Yapılacak iş:
Aşağıdaki girdilerin tüm satırlarını, boş satırları dışarıda bırakarak, "Sıra No" ve "Girdi satırı" sütunlarından oluşan bir Markdown tablosu olarak ifade edin.

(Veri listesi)
--------------------
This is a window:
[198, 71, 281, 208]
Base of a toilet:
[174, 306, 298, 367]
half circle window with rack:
--------------------
Problemin cevabı:
| Sıra No | Girdi satırı |
|---|---|
| 1 | This is a window: |
| 2 | [198, 71, 281, 208] |
| 3 | Base of a toilet: |
| 4 | [174, 306, 298, 367] |
| 5 | half circle window with rack: |